Ammosexual: If you can see a grocery shopper's gun, you can tell he's a good guy
Man in camouflage pants holding a gun (Shutterstock)

Gun-rights advocates were offended by a petition drive held outside a Michigan grocery by the group Moms Demand Action, which asked the Kroger chain to ban openly carried firearms inside stores.


The gun-control group spent about a half hour Wednesday morning outside the store in Ann Arbor, reported the Ann Arbor News.

Kroger allows patrons to carry firearms inside stores nationwide if they follow state laws and regulations, but Moms Demand Action argues that shoppers can’t immediately tell whether the person is just another shopper or a homicidal maniac.

"You don't know if they're a responsible gun owner," Kristen Moore told the newspaper.

But an official with Michigan Open Carry said the gun-control activists “don’t know what they’re talking about.”

"Is a criminal really going to carry a pistol openly?" said Tom Lambert, the pro-gun group’s vice president.

He said mass shootings are committed by those who obtain their weapons illegally or hide them before opening fire.

"Bad guys don't holster a handgun," he told the Ann Arbor News.

Lambert is not entirely correct. For example, James Holmes, who killed 12 people two years ago in a Colorado movie theater, had legally obtained the weapons he used and holstered at least one of them during his rampage, and state law permits the open carry of weapons.

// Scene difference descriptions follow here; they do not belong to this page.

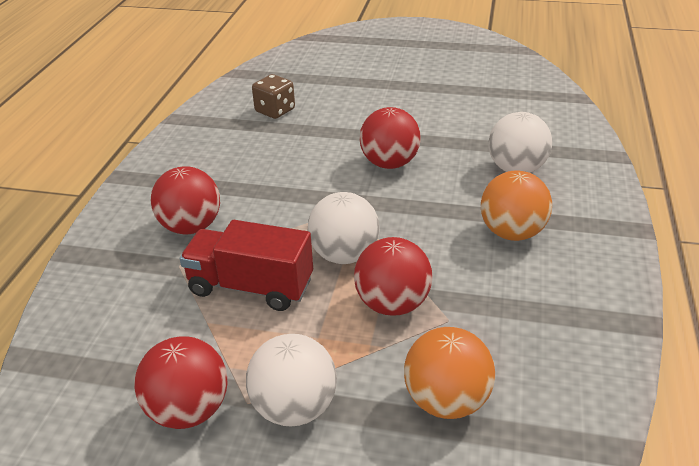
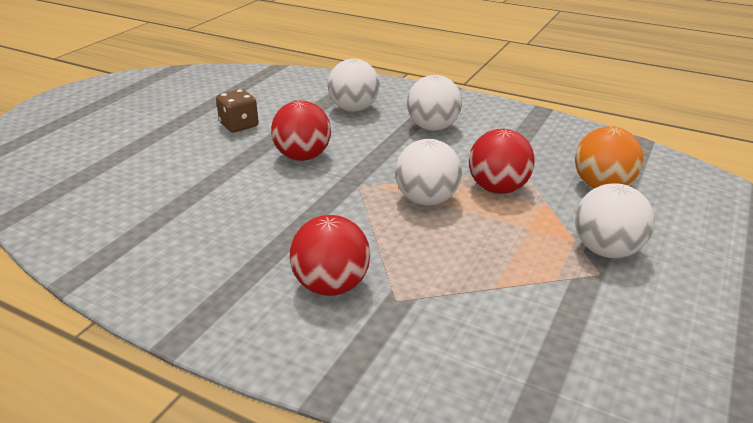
camera: 75 degrees left, 5 degrees down
red ball [134,336,227,429] -> none
red truck [180,220,313,311] -> none
brown dice [252,74,295,119] -> brown dice moved to [216,89,259,132]
orange ball [481,171,552,241] -> white ball [407,75,462,131]

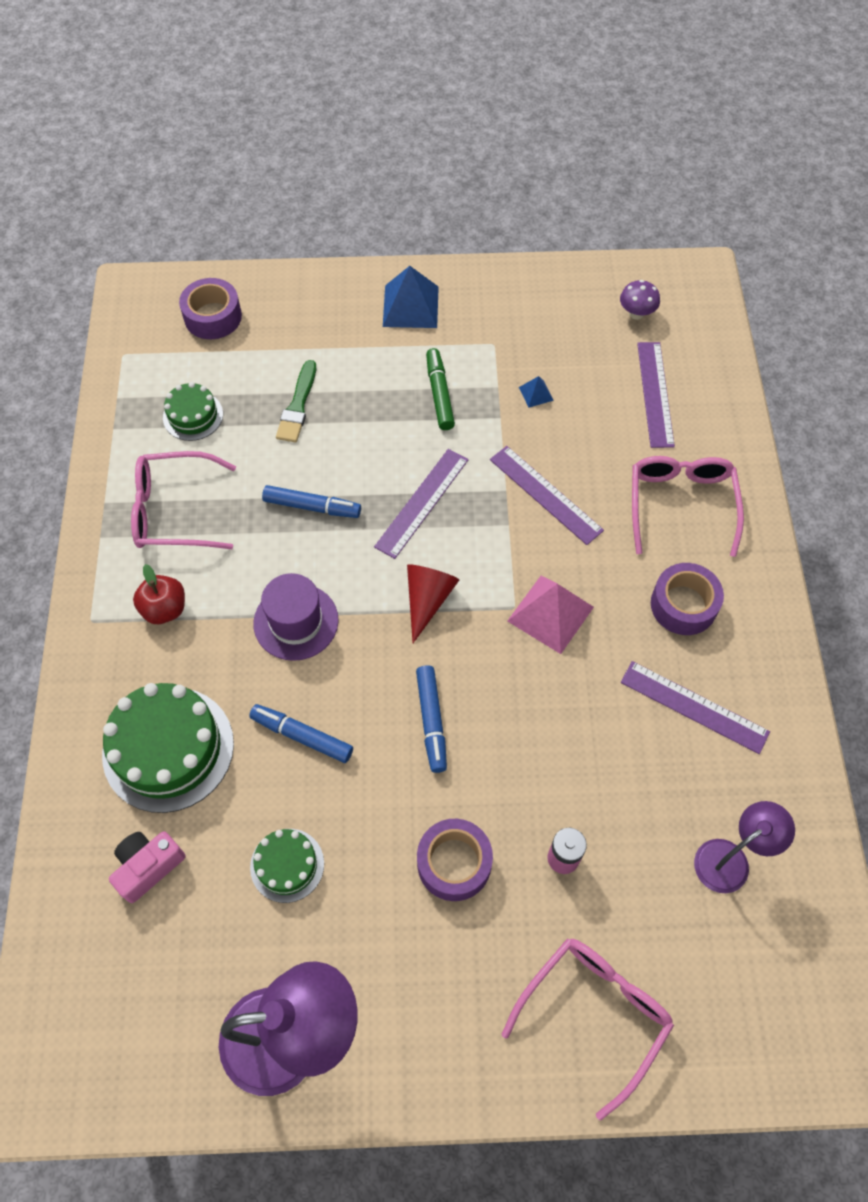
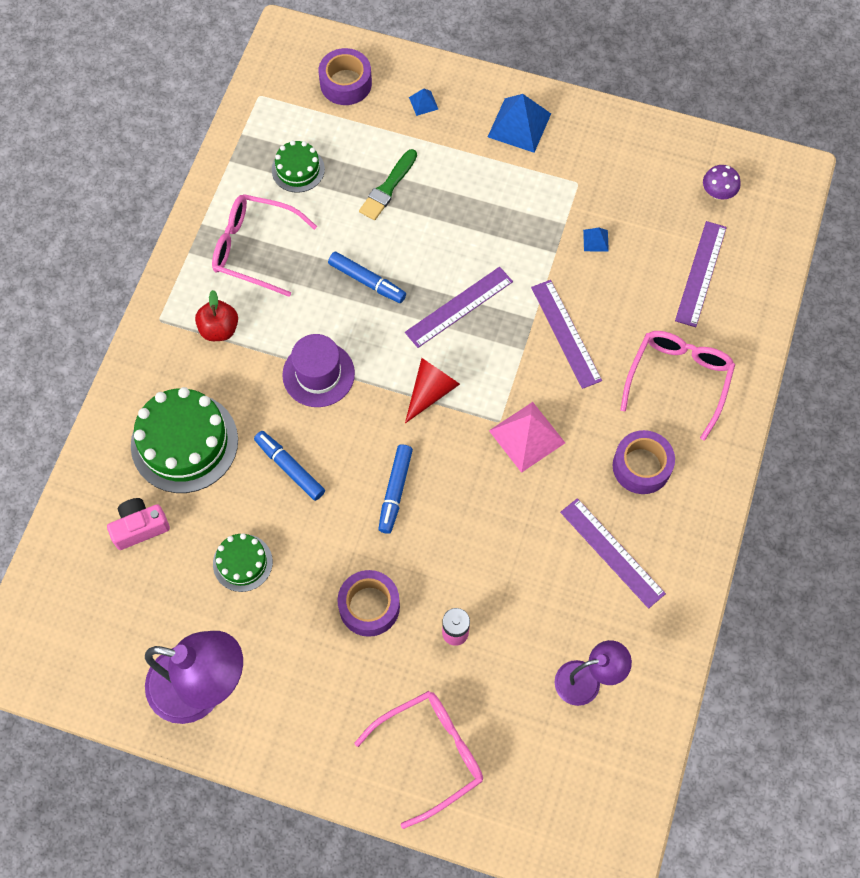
camera: 20 degrees right, 5 degrees up
green marker [426,348,455,430] -> none
none -> blue pyramid [409,88,438,116]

Moore said her group did not want to ban all guns but instead hoped to pressure retailers to ban the open carry of firearms in stores, and Moms Demand Actions has successfully lobbied Chipotle, Starbucks, and Target.

The group was asked to leave the grand re-opening Saturday of a Kroger in Lansing, but activists were later invited inside to speak with the manager about their concerns.

"We're not interested in confiscating the guns of law-abiding, legal gun owners," Moore said.

She said concealed-carry permits holders must go through more extensive background checks and training to legally carry their weapons inside stores – which would still be permitted if openly carried guns were banned.

But Lambert said open carry was necessary to fight back against mass shooters.

"When the law fails, who is there to protect you?" he said. "We can pass all the laws we want, but they're still going to fail.”

Moore said a legal gun owner was more likely to accidentally shoot a bystander than to stop a murderous rampage.

"I think it's kind of a fantasy," she said.